» **Quoted text**:

Researchers [2123] proposed a semantically enhanced method for a more accurate prediction that integrated the website’s domain knowledge and web usage data.

Authors [24, 25] found that only the user’s access patterns are insufficient to predict the user’s behavior. The authors [24] worked upon an individual user’s behavior. Authors [25] analyzed that web pages’ content should also be taken into account to capture the user’s interest.

2.3. Prefetching Techniques Using Structure Mining

Web link analysis [26] proved to be an important factor in performing a good quality web search. It can also calculate how the web pages are related to each other. Link analysis approaches are divided into two types: “explicit link analysis” and “implicit link analysis.” Hyperlinks present on the web page are called explicit links. It has been proved by Davison [27] that hyperlink information can help a lot in web search. Web designers design the structure of the links and embed the links in the website. Therefore, in the case of the “explicit link analysis” technique, the user follows the design that the website designer was responsible for making any web page important, e.g., Kleinberg’s HITS [28]. However, in the “implicit link analysis” technique, the importance of a web page is not determined by the web page designer, but it is done by the users who are accessing that web page. The higher the number of users accessing the web page, the more influential the page is. Whenever a user accesses a web page, an implicit link is developed between the user and the corresponding web page. Further, pages are visited by the user in a sequential manner, forming implicit associations one after another. So, in the latter case, the web page is essential from the user’s point of view. An example of the implicit link analysis approach is DirectHit [29]. Researchers [26] used both techniques, i.e., “explicit link analysis” and “implicit link analysis,” and further improved the search accuracy by 11.8% and 25.3%, respectively.

Authors [3032] found that the poor structure of the website may degrade the performance of any algorithm which works upon the structure of the website for user navigation. Sheshasaayee and Vidyapriya [30] proposed a framework to reorganize the website using splay trees, a self-balancing data structure. Further, Thulase and Raju [32] extended this approach by using concept-based clustering. Vadeyar and Yogish [31] developed farthest first clustering-based technique to reorganize the website.

Table 1 describes in brief different methods for prefetching technique with appropriate justification in the context of research work.

A critical look at the above table highlights the fact that each of the existing prefetching techniques proposed by researchers has its drawbacks. Either these techniques are lacking in making the right set of prediction or the choice of parameters is not sufficient or the cost involved in making such predictions is very high.

» **Given records**:
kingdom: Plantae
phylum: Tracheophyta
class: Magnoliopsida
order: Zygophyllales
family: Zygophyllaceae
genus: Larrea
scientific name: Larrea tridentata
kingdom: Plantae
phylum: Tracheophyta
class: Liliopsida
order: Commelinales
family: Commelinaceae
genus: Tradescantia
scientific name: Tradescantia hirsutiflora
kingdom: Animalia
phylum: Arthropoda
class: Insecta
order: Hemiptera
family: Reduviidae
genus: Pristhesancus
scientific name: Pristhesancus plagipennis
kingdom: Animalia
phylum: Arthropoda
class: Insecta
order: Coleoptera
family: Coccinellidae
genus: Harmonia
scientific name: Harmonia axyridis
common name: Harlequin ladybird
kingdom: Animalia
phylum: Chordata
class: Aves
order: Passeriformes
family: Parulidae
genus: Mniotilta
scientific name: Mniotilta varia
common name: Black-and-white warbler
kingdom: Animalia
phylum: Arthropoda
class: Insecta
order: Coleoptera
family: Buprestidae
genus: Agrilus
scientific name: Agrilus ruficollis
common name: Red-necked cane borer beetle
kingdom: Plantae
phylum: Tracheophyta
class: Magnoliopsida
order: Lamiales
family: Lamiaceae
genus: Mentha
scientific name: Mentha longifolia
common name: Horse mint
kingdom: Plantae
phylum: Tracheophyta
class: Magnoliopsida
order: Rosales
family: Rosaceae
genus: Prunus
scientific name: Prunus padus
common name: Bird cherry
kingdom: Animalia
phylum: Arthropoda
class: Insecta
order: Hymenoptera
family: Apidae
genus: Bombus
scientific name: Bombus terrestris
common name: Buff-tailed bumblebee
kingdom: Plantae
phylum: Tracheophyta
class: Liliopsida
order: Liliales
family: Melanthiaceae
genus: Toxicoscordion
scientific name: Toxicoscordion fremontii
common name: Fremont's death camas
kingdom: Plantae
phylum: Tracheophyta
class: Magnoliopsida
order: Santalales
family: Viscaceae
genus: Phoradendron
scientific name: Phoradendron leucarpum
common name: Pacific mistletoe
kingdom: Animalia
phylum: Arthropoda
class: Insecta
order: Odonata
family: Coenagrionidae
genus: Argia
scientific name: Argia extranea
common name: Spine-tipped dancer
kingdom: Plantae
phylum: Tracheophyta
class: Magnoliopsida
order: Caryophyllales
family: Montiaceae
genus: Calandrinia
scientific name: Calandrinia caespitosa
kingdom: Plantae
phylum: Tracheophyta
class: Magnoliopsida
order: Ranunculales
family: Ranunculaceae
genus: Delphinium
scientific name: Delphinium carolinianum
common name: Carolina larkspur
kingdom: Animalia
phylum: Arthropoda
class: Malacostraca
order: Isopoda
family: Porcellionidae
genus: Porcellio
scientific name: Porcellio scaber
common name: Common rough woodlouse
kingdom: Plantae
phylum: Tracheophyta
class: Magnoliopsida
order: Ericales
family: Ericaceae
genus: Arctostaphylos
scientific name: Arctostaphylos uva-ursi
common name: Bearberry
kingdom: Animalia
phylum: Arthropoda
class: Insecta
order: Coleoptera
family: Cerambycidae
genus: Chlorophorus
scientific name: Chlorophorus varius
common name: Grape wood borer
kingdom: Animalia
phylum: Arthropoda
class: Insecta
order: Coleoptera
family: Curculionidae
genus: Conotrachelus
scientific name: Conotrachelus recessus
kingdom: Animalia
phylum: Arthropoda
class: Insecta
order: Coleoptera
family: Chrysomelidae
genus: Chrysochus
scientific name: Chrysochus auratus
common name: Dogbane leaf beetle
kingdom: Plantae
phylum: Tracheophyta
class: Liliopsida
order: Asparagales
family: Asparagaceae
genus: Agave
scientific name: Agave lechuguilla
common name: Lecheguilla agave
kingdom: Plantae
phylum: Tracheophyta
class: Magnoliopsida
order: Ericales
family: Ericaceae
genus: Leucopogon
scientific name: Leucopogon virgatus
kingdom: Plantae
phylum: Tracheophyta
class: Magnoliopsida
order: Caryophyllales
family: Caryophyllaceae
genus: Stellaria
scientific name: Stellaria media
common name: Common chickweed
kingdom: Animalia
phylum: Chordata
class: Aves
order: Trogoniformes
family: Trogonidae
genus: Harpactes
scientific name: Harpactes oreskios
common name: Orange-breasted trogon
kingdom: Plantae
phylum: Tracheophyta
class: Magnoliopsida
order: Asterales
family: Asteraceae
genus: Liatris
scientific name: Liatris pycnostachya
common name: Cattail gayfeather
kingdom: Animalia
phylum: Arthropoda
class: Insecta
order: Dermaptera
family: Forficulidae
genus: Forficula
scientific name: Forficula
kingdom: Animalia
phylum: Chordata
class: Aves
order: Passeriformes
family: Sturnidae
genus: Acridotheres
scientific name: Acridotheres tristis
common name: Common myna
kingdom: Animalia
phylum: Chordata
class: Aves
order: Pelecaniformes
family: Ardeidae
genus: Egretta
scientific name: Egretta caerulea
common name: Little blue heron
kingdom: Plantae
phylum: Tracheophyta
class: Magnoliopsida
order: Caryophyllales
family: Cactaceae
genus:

» **Stated exercise**: Please copy the prefetching passage word for word, starting at "A critical look" and ending at "is very high.". The records are separate material, unrelated to the prefetching passage.

» **Solution for this problem**:
A critical look at the above table highlights the fact that each of the existing prefetching techniques proposed by researchers has its drawbacks. Either these techniques are lacking in making the right set of prediction or the choice of parameters is not sufficient or the cost involved in making such predictions is very high.